Each process needs to allocate the model in the desired GPU. As you may have already seen from the examples section, all the example models accept a device argument that lets us specify the device in the usual torch syntax. So, we initialize the model and the flow in the device we want:

def make_model(n_agents, n_timesteps, device):
    graph = networkx.watts_strogatz_graph(n_agents, 10, 0.1)
    return SIR(graph=graph, n_timesteps=n_timesteps, device=device)


def make_flow(device):
    # Define flows
    torch.manual_seed(0)
    K = 4
    latent_size = 3
    hidden_units = 64
    hidden_layers = 2

    flows = []
    for _ in range(K):
        flows += [
            nf.flows.AutoregressiveRationalQuadraticSpline(
                latent_size, hidden_layers, hidden_units
            )
        ]
        flows += [nf.flows.LULinearPermute(latent_size)]

    # Set prior and q0
    q0 = nf.distributions.DiagGaussian(3, trainable=False)

    # Construct flow model
    flow = nf.NormalizingFlow(q0=q0, flows=flows)
    return flow.to(device)

The loss callable that VI takes can be written as

class L2Loss:
    def __init__(self, model):
        self.model = model
        self.loss_fn = torch.nn.MSELoss()

    def __call__(self, params, data):
        observed_outputs = simulate_and_observe_model(
            self.model, params, gradient_horizon=0
        )
        return self.loss_fn(observed_outputs[0], data[0])

and we can just setup the training like this

def train_flow(flow, model, true_data, n_epochs, n_samples_per_epoch, device):
    torch.manual_seed(0)
    # Define a prior
    prior = torch.distributions.MultivariateNormal(
        -2.0 * torch.ones(3, device=device), torch.eye(3, device=device)
    )

    optimizer = torch.optim.AdamW(flow.parameters(), lr=1e-3)

    # We set the regularisation weight to 10.
    w = 100

    loss = L2Loss(model)
    # Note that we can track the progress of the training by using tensorboard.
    # tensorboard --logdir=runs
    vi = VI(
        loss=loss,
        posterior_estimator=flow,
        prior=prior,
        optimizer=optimizer,
        w=w,
        n_samples_per_epoch=n_samples_per_epoch,
        device=device,
    )

    # and we run for 500 epochs without early stopping.
    vi.run(true_data, n_epochs=n_epochs, max_epochs_without_improvement=np.inf)

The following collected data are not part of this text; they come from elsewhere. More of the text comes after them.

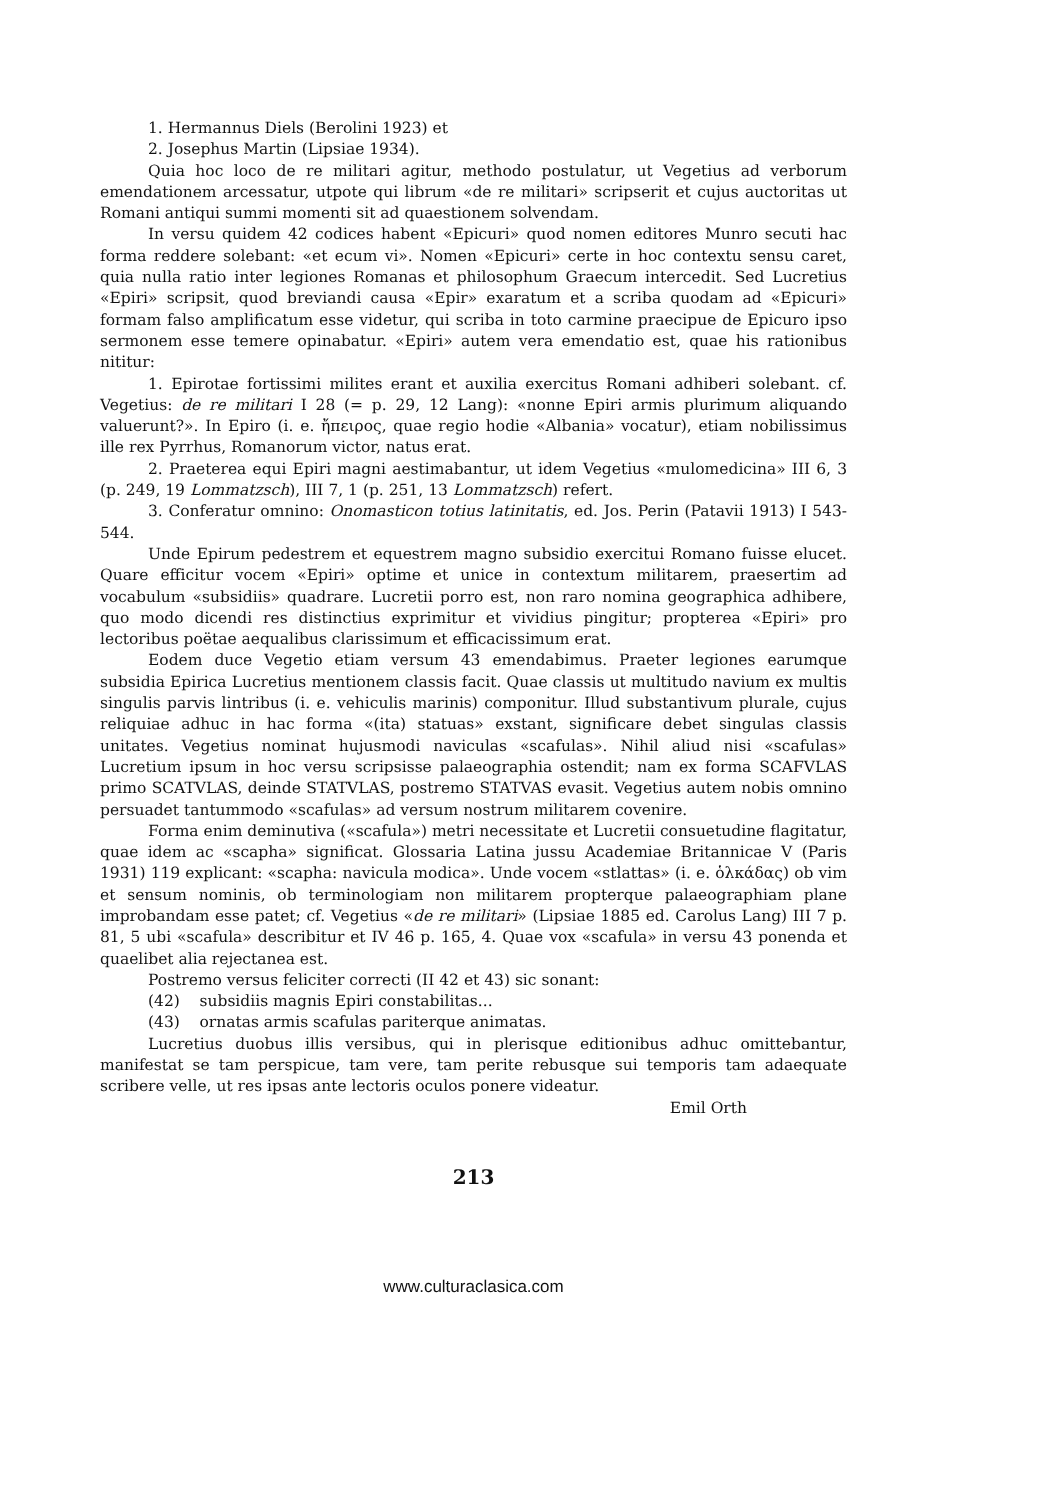1. Hermannus Diels (Berolini 1923) et
2. Josephus Martin (Lipsiae 1934).
Quia hoc loco de re militari agitur, methodo postulatur, ut Vegetius ad verborum emendationem arcessatur, utpote qui librum «de re militari» scripserit et cujus auctoritas ut Romani antiqui summi momenti sit ad quaestionem solvendam.
In versu quidem 42 codices habent «Epicuri» quod nomen editores Munro secuti hac forma reddere solebant: «et ecum vi». Nomen «Epicuri» certe in hoc contextu sensu caret, quia nulla ratio inter legiones Romanas et philosophum Graecum intercedit. Sed Lucretius «Epiri» scripsit, quod breviandi causa «Epir» exaratum et a scriba quodam ad «Epicuri» formam falso amplificatum esse videtur, qui scriba in toto carmine praecipue de Epicuro ipso sermonem esse temere opinabatur. «Epiri» autem vera emendatio est, quae his rationibus nititur:
1. Epirotae fortissimi milites erant et auxilia exercitus Romani adhiberi solebant. cf. Vegetius: de re militari I 28 (= p. 29, 12 Lang): «nonne Epiri armis plurimum aliquando valuerunt?». In Epiro (i. e. ἤπειρος, quae regio hodie «Albania» vocatur), etiam nobilissimus ille rex Pyrrhus, Romanorum victor, natus erat.
2. Praeterea equi Epiri magni aestimabantur, ut idem Vegetius «mulomedicina» III 6, 3 (p. 249, 19 Lommatzsch), III 7, 1 (p. 251, 13 Lommatzsch) refert.
3. Conferatur omnino: Onomasticon totius latinitatis, ed. Jos. Perin (Patavii 1913) I 543-544.
Unde Epirum pedestrem et equestrem magno subsidio exercitui Romano fuisse elucet. Quare efficitur vocem «Epiri» optime et unice in contextum militarem, praesertim ad vocabulum «subsidiis» quadrare. Lucretii porro est, non raro nomina geographica adhibere, quo modo dicendi res distinctius exprimitur et vividius pingitur; propterea «Epiri» pro lectoribus poëtae aequalibus clarissimum et efficacissimum erat.
Eodem duce Vegetio etiam versum 43 emendabimus. Praeter legiones earumque subsidia Epirica Lucretius mentionem classis facit. Quae classis ut multitudo navium ex multis singulis parvis lintribus (i. e. vehiculis marinis) componitur. Illud substantivum plurale, cujus reliquiae adhuc in hac forma «(ita) statuas» exstant, significare debet singulas classis unitates. Vegetius nominat hujusmodi naviculas «scafulas». Nihil aliud nisi «scafulas» Lucretium ipsum in hoc versu scripsisse palaeographia ostendit; nam ex forma SCAFVLAS primo SCATVLAS, deinde STATVLAS, postremo STATVAS evasit. Vegetius autem nobis omnino persuadet tantummodo «scafulas» ad versum nostrum militarem covenire.
Forma enim deminutiva («scafula») metri necessitate et Lucretii consuetudine flagitatur, quae idem ac «scapha» significat. Glossaria Latina jussu Academiae Britannicae V (Paris 1931) 119 explicant: «scapha: navicula modica». Unde vocem «stlattas» (i. e. ὁλκάδας) ob vim et sensum nominis, ob terminologiam non militarem propterque palaeographiam plane improbandam esse patet; cf. Vegetius «de re militari» (Lipsiae 1885 ed. Carolus Lang) III 7 p. 81, 5 ubi «scafula» describitur et IV 46 p. 165, 4. Quae vox «scafula» in versu 43 ponenda et quaelibet alia rejectanea est.
Postremo versus feliciter correcti (II 42 et 43) sic sonant:
(42) subsidiis magnis Epiri constabilitas...
(43) ornatas armis scafulas pariterque animatas.
Lucretius duobus illis versibus, qui in plerisque editionibus adhuc omittebantur, manifestat se tam perspicue, tam vere, tam perite rebusque sui temporis tam adaequate scribere velle, ut res ipsas ante lectoris oculos ponere videatur.
Emil Orth
213
www.culturaclasica.com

Now the script needs to be set so that each core runs on a different device. One way to achieve is to pass the available devices through cli arguments:

if __name__ == "__main__":
    import argparse

    from blackbirds.mpi_setup import mpi_rank

    # parse arguments from cli
    parser = argparse.ArgumentParser()
    parser.add_argument("--n_epochs", type=int, default=500)
    parser.add_argument("--n_agents", type=int, default=5000)
    parser.add_argument("--n_timesteps", type=int, default=100)
    parser.add_argument("--n_samples_per_epoch", type=int, default=5)
    parser.add_argument("--device_ids", default=["cpu"], nargs="+")
    args = parser.parse_args()

    # device of this rank
    device = args.device_ids[mpi_rank]

    model = make_model(args.n_agents, args.n_timesteps, device)
    true_parameters = torch.tensor(
        [0.05, 0.05, 0.05], device=device
    ).log10()  # SIR takes log parameters
    true_data = model.run_and_observe(true_parameters)
    flow = make_flow(device)
    train_flow(
        flow, model, true_data, args.n_epochs, args.n_samples_per_epoch, device=device
    )

So we can just run the script by doing

mpirun -np 5 python examples/variational_inference/05-gpu_parallelisation.py --device_ids cuda:0 cuda:1 cuda:2 cuda:3 cuda:4 --n_samples_per_epoch 20

In this case, we will use 5 GPUs, indexed by the ids we pass. Each GPU will execute 4 evaluations of the model for a total of 20. We can plot the scaling with number of GPUs for this particular model:

The GPUs used are 8x Tesla V100 32GB.